Ein Wechsel zwischen Optimismus und Pessimismus– der Einfluß der Pariser Außenministerberatungen zum Thema „Deutschland“ – bestimmt augenblicklich die deutsche Börsenentwicklung. Allerdings sind die Kursausschläge jetzt bedeutend geringer als etwa vor einem Vierteljahr. Auch diesmal gingen die Schwankungen durchweg über 2 v. H. nicht hinaus. Eine gewisse Ermüdung kam stärker in den Umsatzrückgängen zum Ausdruck, die auch mit dem Steuertermin am 10. Juli zusammenhängen mochten. Darauf läßt jedenfalls eine Wiederbelebung in den letzten Tagen dieser Woche, also nach Ablauf der Steuerfrist, schließen.

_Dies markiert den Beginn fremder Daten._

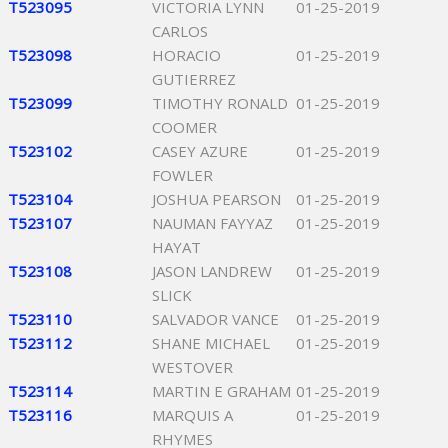
T523095
VICTORIA LYNN
01-25-2019
CARLOS
T523098
HORACIO
01-25-2019
GUTIERREZ
T523099
TIMOTHY RONALD
01-25-2019
COOMER
T523102
CASEY AZURE
01-25-2019
FOWLER
T523104
JOSHUA PEARSON
01-25-2019
T523107
NAUMAN FAYYAZ
01-25-2019
HAYAT
T523108
JASON LANDREW
01-25-2019
SLICK
T523110
SALVADOR VANCE
01-25-2019
T523112
SHANE MICHAEL
01-25-2019
WESTOVER
T523114
MARTIN E GRAHAM
01-25-2019
T523116
MARQUIS A
01-25-2019
RHYMES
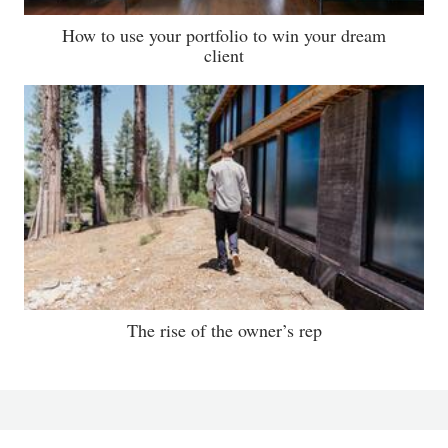
How to use your portfolio to win your dream
client
The rise of the owner’s rep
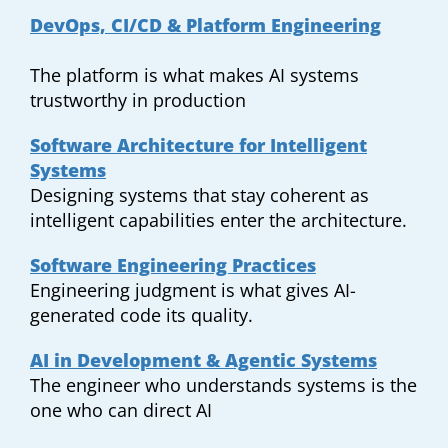
DevOps, CI/CD & Platform Engineering
The platform is what makes AI systems
trustworthy in production
Software Architecture for Intelligent
Systems
Designing systems that stay coherent as
intelligent capabilities enter the architecture.
Software Engineering Practices
Engineering judgment is what gives AI-
generated code its quality.
AI in Development & Agentic Systems
The engineer who understands systems is the
one who can direct AI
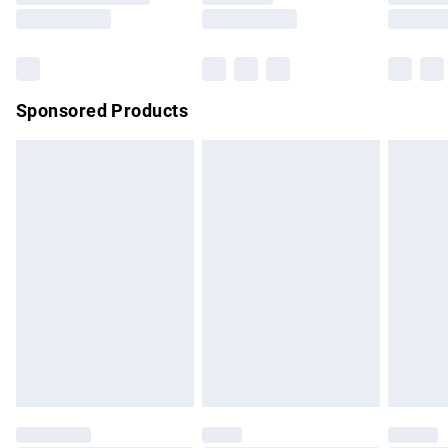
Saturday
Bulky Item Delivery
£4.99
Northern Ireland Super Saver Delivery
£2.99
Sponsored Products
Northern Ireland Standard Delivery
£4.99
Unlimited free delivery for a year with Unlimited Delivery for
£14.99
Find out more
Please note, some delivery methods are not available for
products delivered by our brand partners & they may have
longer delivery times.
Find out more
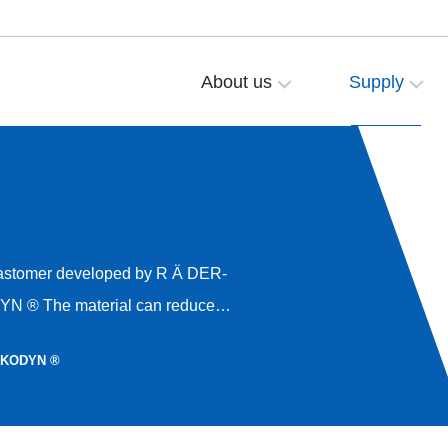
About us
Supply
educe
t higher load-bearing
LKODYN ®
ter shock absorption, and provide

Ein Vergleich zwischen Hamburg und Frankfurt zeigt, daß die Zahl der Aktienkursnotierungen, aber auch die der umsatzlosen Papiere in Hamburg kleiner ist als in Frankfurt. Die Umsatzsumme ist dagegen mit durchschnittlich 100 000 Mark je Tag in Frankfurt erheblich geringer. Stuttgart ist der Markt der Geldnotierungen. Es weist stets eine lange Reihe von Kursnennungen – besonders für kleinere südwestdeutsche Unternehmen – auf, ohne daß sich Verkäufer finden. Umgekehrt ist der Düsseldorfer Markt – vor allem der Kuxenmarkt – stets durch eine Reihe von Briefkursen ohne Umsätze gekennzeichnet.

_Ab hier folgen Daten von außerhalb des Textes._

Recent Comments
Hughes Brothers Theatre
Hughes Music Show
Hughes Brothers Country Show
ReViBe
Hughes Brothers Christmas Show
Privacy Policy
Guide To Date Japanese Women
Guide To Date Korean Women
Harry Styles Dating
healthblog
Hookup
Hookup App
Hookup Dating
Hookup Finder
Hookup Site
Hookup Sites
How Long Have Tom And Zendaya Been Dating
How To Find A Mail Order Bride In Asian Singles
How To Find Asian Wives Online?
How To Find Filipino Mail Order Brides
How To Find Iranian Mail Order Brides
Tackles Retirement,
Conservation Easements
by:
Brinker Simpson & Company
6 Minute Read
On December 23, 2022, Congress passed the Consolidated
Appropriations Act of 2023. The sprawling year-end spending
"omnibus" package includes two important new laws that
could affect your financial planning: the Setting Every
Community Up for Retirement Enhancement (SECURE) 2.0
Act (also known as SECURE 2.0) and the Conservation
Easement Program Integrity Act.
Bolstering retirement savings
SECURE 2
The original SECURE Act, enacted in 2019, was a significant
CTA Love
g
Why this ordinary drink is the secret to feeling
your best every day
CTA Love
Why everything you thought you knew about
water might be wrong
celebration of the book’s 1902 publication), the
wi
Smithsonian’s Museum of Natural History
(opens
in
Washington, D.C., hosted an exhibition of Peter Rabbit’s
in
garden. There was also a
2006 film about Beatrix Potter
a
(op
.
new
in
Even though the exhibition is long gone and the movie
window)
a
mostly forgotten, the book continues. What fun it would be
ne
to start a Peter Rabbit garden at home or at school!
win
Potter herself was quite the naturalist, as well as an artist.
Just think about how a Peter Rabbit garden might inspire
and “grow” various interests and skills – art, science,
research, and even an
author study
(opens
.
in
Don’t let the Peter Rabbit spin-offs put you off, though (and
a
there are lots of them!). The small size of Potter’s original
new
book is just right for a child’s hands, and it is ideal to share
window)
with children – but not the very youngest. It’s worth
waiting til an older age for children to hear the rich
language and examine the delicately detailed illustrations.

Einige Hamburger Aktienkurse: AEG 79, BMW ebenfalls 79, Deutsche Bank, Dresdner Bank und Commerzbank 64, Reichsbankanteile 90, Hansamühle 132 1/2 (das Papier hat einen stärkeren Kursgewinn hinter sich: es notierte in der Vorwoche noch 126. Auch umsatzmäßig stand es – wie überhaupt die Lokalwerte – einige Tage im Vordergrund). Auch Phrixwerke zogen an: 89 1/2 lautete der Kurs nach 85 in der Vorwoche. Andere Aktien, wie Rheinische Stahlwerke (97), Mannesmann (129), Siemens Stamm (108) und Schering (112), blieben fast unverändert. Rheinische Braunkohlen erschienen wieder im Markt und erreichten 218, nachdem sie zuletzt, am 25. Juni, zu 206 gehandelt worden waren.

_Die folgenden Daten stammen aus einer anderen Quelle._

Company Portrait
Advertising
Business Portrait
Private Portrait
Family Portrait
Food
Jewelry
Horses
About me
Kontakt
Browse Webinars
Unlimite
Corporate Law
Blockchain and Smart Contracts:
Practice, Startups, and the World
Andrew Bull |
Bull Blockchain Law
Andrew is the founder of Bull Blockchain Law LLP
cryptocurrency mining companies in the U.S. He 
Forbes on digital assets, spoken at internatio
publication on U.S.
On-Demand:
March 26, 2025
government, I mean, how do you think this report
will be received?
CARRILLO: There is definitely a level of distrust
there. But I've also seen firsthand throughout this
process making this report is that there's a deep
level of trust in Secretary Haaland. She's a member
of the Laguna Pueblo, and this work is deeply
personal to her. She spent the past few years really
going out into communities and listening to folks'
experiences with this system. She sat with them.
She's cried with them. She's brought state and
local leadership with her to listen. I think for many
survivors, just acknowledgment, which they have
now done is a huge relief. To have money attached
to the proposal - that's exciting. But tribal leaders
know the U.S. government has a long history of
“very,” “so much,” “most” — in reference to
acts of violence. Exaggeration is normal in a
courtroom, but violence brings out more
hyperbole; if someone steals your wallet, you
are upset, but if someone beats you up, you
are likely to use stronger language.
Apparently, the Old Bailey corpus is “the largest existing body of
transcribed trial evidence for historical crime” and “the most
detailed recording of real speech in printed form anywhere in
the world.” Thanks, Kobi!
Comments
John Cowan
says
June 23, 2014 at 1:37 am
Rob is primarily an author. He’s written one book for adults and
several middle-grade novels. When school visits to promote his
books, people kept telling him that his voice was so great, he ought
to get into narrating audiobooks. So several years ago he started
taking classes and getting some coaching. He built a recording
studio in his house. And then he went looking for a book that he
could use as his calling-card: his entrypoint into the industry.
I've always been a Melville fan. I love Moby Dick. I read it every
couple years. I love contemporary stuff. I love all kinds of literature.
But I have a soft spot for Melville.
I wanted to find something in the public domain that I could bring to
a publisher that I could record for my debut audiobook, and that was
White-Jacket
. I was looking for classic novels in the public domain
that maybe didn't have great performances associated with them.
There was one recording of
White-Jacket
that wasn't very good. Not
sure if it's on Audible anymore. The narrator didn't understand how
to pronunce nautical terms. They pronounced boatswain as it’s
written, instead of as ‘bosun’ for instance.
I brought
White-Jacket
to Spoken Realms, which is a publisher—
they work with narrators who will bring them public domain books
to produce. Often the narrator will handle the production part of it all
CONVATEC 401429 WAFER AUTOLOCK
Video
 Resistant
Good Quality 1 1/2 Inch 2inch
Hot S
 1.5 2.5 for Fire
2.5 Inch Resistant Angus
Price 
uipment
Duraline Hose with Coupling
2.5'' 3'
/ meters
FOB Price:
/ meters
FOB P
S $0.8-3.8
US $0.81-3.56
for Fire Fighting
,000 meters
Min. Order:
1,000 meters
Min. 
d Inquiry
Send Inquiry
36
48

Auf dem Rentenmarkt fand die Hausse der Ostwerte ihr Ende. Augenblicklich sind die Abweichungen zwischen der Kursentwicklung der Pfandbriefe und der Kommunalobligationen interessant. Die Pfandbriefkurse haben größtenteils einige Punkte verloren, die Kommunalobligationen dagegen gewonnen. Nur zwei Beispiele: Deutsche Centralboden-Pfandbriefe fielen von 73 auf 70, die Kommunalobligationen des gleichen Instituts stiegen von 65 auf 68; Pfandbriefe der Meininger Hypothekenbank notieren 69 (nach 72), ihre Kommunalobligationen 66 (nach 64). –ck.